Nuevo disco: un "puñal" que revive

“Es un punto bisagra en mi carrera porque siento que artísticamente es más pesado y más groso, va a estar muy bueno seguirlo. ‘Puñal’ es una plataforma desde donde voy a empezar. Como fue la manera de hacer un duelo, de empezar una nueva etapa, también lo es musicalmente, como símbolo”. De esta manera Dante resume lo que significa su nueva producción.

El músico se encargó de la producción casi en su totalidad, y sólo en dos temas tuvo la ayuda de Rafael Arcaute, que también tocó el teclado en esos tracks. Pero luego, desde las programaciones hasta los ritmos, sintetizadores y pianos, las guitarras y obviamente las voces, estuvo todo en sus manos.

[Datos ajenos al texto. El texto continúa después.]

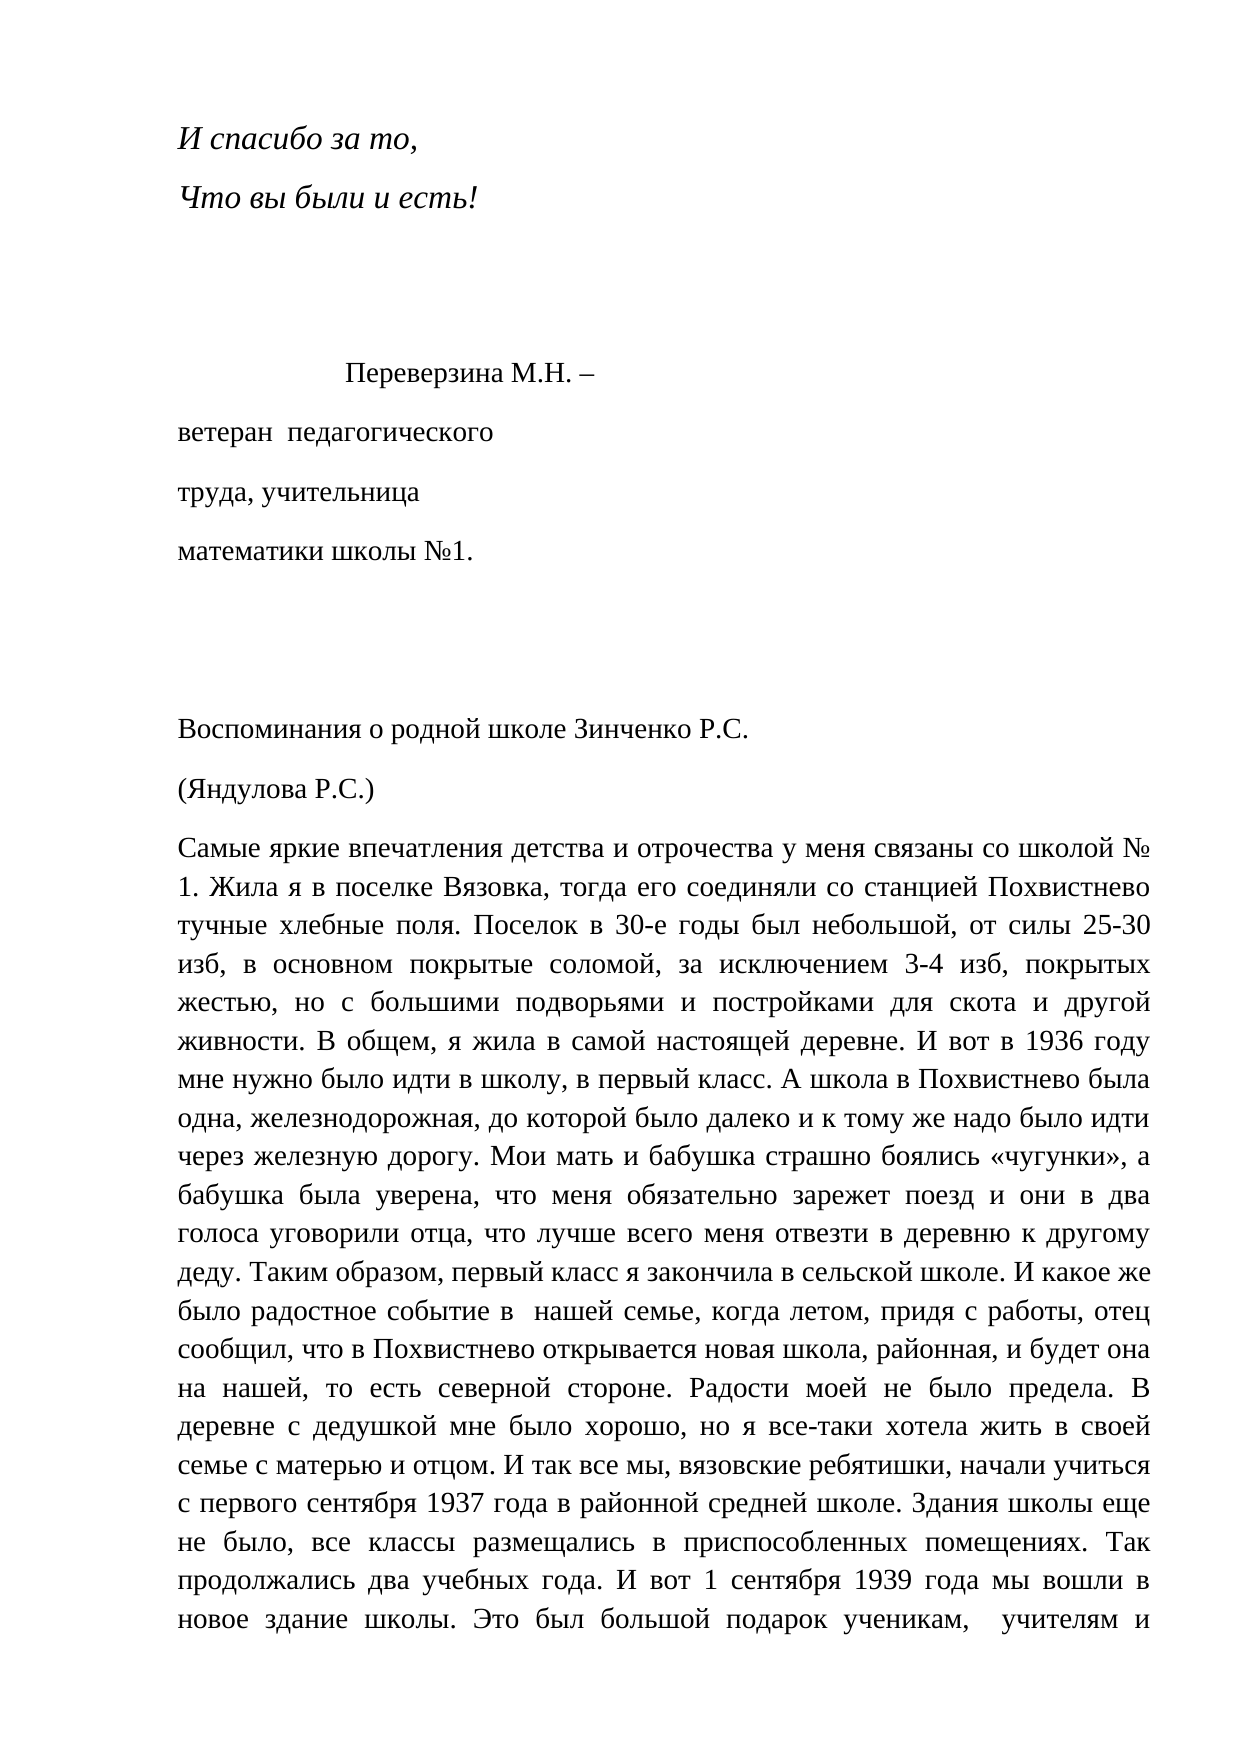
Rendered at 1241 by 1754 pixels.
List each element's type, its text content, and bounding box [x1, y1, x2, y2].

text (Яндулова Р.С.) [177, 771, 1152, 804]
text математики школы №1. [177, 533, 1152, 567]
text И спасибо за то, [177, 118, 1152, 156]
text Воспоминания о родной школе Зинченко Р.С. [177, 711, 1152, 745]
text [177, 830, 1152, 1634]
text Что вы были и есть! [177, 177, 1152, 216]
text Переверзина М.Н. – [177, 355, 1152, 389]
text труда, учительница [177, 474, 1152, 507]
text ветеран педагогического [177, 414, 1152, 448]
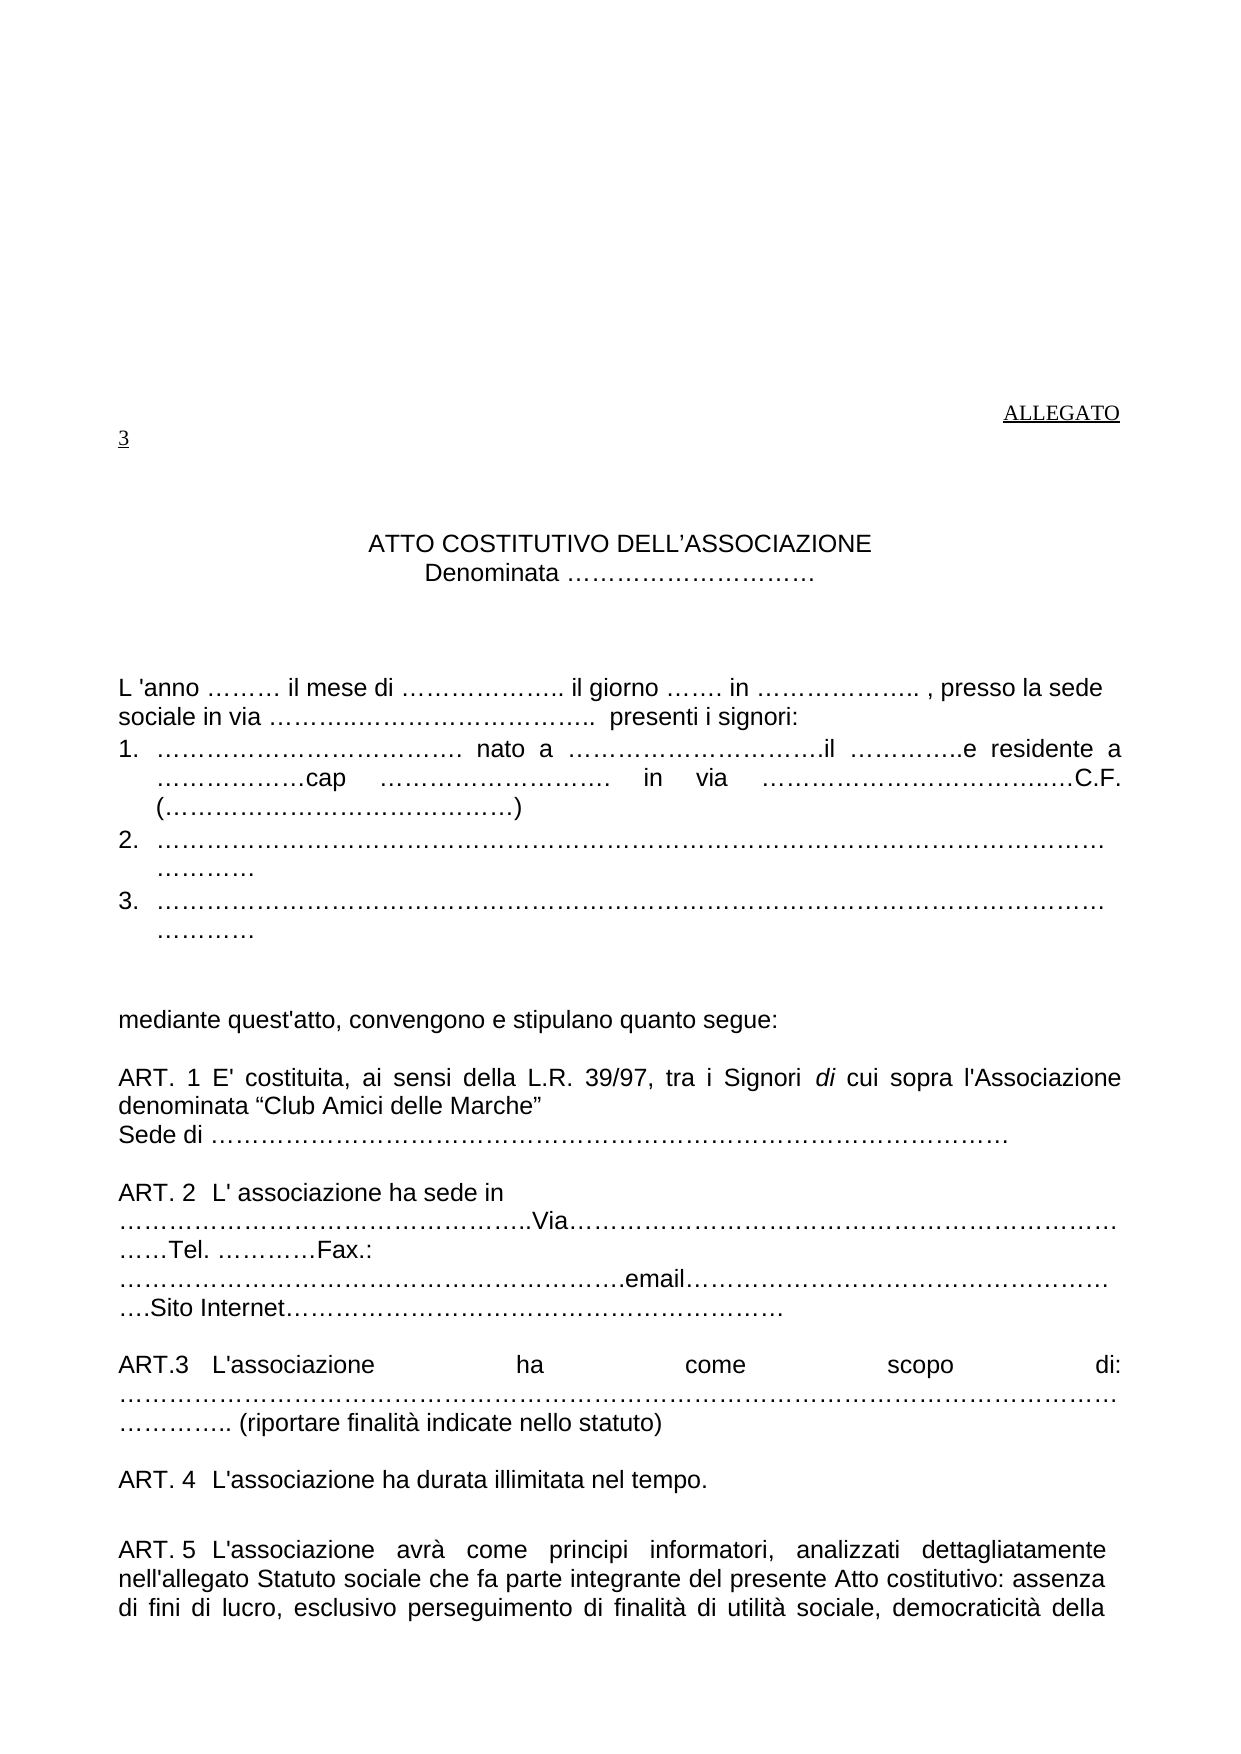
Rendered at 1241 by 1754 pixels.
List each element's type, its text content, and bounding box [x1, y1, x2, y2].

text ART. 2 L' associazione ha sede in …………………………………………..Via………………………………………………………………Tel. …………Fax.:…………………………………………………….email……………………………………………….Sito Internet…………………………………………………… [118, 1178, 1122, 1321]
title ALLEGATO 3 [118, 400, 1122, 450]
text Sede di …………………………………………………………………………………… [118, 1120, 1122, 1149]
title ATTO COSTITUTIVO DELL’ASSOCIAZIONE [118, 529, 1122, 558]
text ART. 4 L'associazione ha durata illimitata nel tempo. [118, 1465, 1107, 1494]
text ART. 1 E' costituita, ai sensi della L.R. 39/97, tra i Signori di cui sopra l'Associazione denominata “Club Amici delle Marche” [118, 1063, 1122, 1120]
list ……………………………………………………………………………………………………………… [118, 886, 1122, 944]
list ……………………………………………………………………………………………………………… [118, 825, 1122, 882]
text mediante quest'atto, convengono e stipulano quanto segue: [118, 1005, 1122, 1034]
text Denominata ………………………… [118, 558, 1122, 587]
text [118, 1535, 1107, 1621]
text ART.3 L'associazione ha come scopo di:…………………………………………………………………………………………………………………….. (riportare finalità indicate nello statuto) [118, 1350, 1122, 1436]
list ………………………………. nato a ………………………….il …………..e residente a ………………cap ………………………. in via ……………………………..…C.F.(……………………………………) [118, 734, 1122, 821]
text L 'anno ……… il mese di ……………….. il giorno ……. in ……………….. , presso la sede sociale in via ………..……………………….. presenti i signori: [118, 673, 1122, 731]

“Estaba en un viaje en el que quería transmitir exactamente lo que quería. Me costó meter otra gente a trabajar porque era un disco muy personal. Sentía que yo podía lograr transmitir las cosas de una manera y fueron pocas personas las que elegí para que estuvieran involucradas. Al ser un disco tan sanguíneo, tenía que hacerlo yo. No podía delegar. Fue un momento duro en el que ni siquiera filmé el making off, porque estaba en un flasheo de intensidad y no quería que me filmaran mientras cantaba porque quería poner el alma en las canciones. No quería una cámara que me agarrara si estaba bien, o haciendo un gesto. Quería sólo flashear con la música”. Ese motivo fue el que lo obligó a dejarse llevar. “Esto es Dante hoy. No sé si es triste, si es más lento de lo que la gente esperaba, si los raperos querían más rap y los de rock no querían que haya bases urbanas, no me importa. Es lo que soy. Fui desde esa honestidad y la gente me está sintiendo”, concluyó.